=== Section Start ===
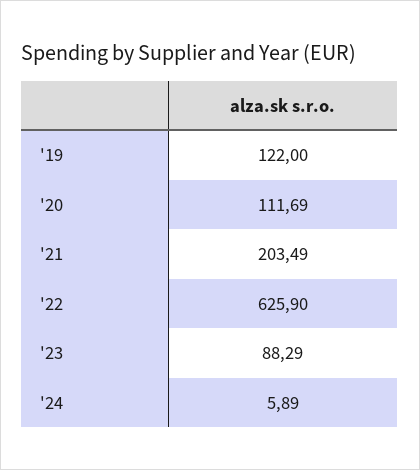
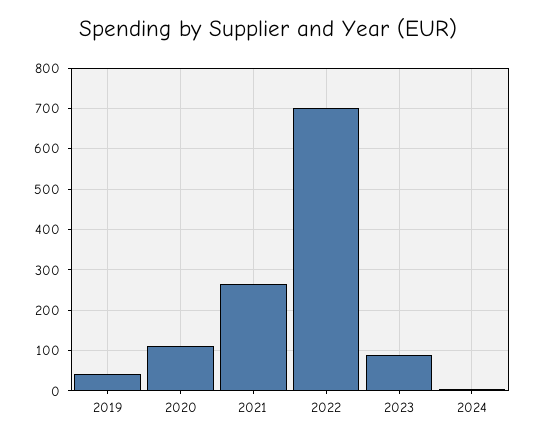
  {
-   "'19": 122,
+   "'19": 40,
    "'20": 111.69,
-   "'21": 203.49,
+   "'21": 260,
-   "'22": 625.9,
+   "'22": 700,
    "'23": 88.29,
    "'24": 5.89
  }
=== Section End ===
What to work on —
Leaving all pictures aside, quote each record exactly.

Result below —
  {
-   "'19": 122,
+   "'19": 40,
    "'20": 111.69,
-   "'21": 203.49,
+   "'21": 260,
-   "'22": 625.9,
+   "'22": 700,
    "'23": 88.29,
    "'24": 5.89
  }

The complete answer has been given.